I was looking at my IIS log files, and noticed that many URLs with paths listed in my robots.txt file were being read by a User-Agent claiming to be Googlebot. My first thought was that it might be some bad bot masquerading as Google. So, I checked the IP address, and it looked legit. I double-checked my robots.txt file, and it looked fine. What could the problem be?
Here's a snapshot of the file:
User-agent: Googlebot Disallow: /*-hires. Disallow: /*-big. Disallow: /scripts/ Disallow: /p/s/ Disallow: /clientbin/ Disallow: /ClientBin/ Disallow: /app_themes/ Disallow: /App_Themes/ Disallow: /samples/ Disallow: /p/id.ashx
User-agent: * Disallow: /scripts/ Disallow: /p/s/ Disallow: /clientbin/ Disallow: /ClientBin/ Disallow: /app_themes/ Disallow: /App_Themes/ Disallow: /samples/ Disallow: /p/id.ashx
I decided to double-check the syntax by running the file through an online syntax checker, to see if I was missing something obvious. Sure enough, it found an error, although one that's not readily visible.
It turns out that when you create a .txt file from within Visual Studio, it gets stored in UTF-8 format. That results in a byte order marker (BOM) being written at the beginning of the file.

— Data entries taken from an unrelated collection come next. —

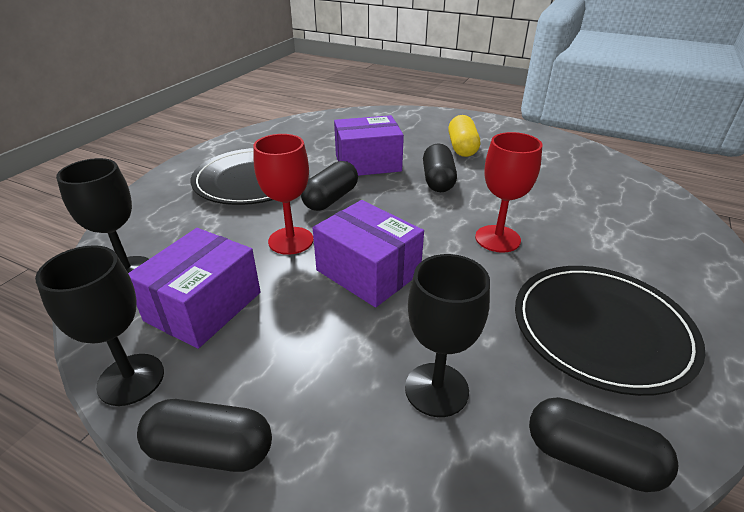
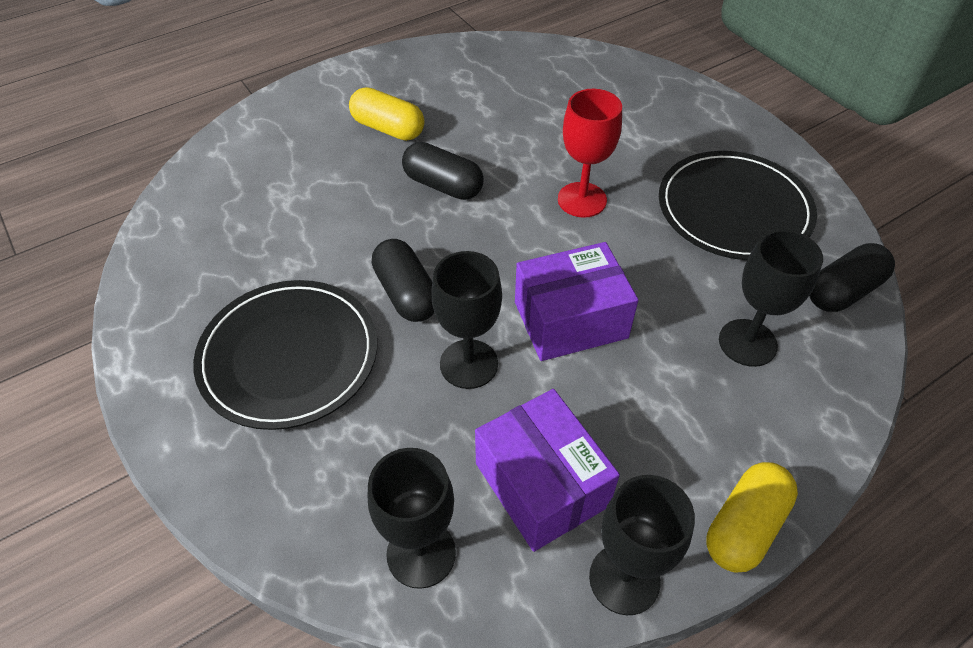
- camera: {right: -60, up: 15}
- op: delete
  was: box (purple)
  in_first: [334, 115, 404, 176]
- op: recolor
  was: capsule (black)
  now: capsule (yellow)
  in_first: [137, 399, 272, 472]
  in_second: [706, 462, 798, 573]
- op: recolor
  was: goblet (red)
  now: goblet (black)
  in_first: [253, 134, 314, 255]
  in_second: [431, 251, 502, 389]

The BOM, in turn, corrupts the first line—which explains why Googlebot was reading files that it shouldn't.
An easy fix is to either have a blank line or a comment as the first line of the file.
If you create a .txt file with notepad, the default is to save it as an ANSI file, which doesn't use a BOM. However, if you do most of your work within Visual Studio, like I do, then this is more likely to be an issue.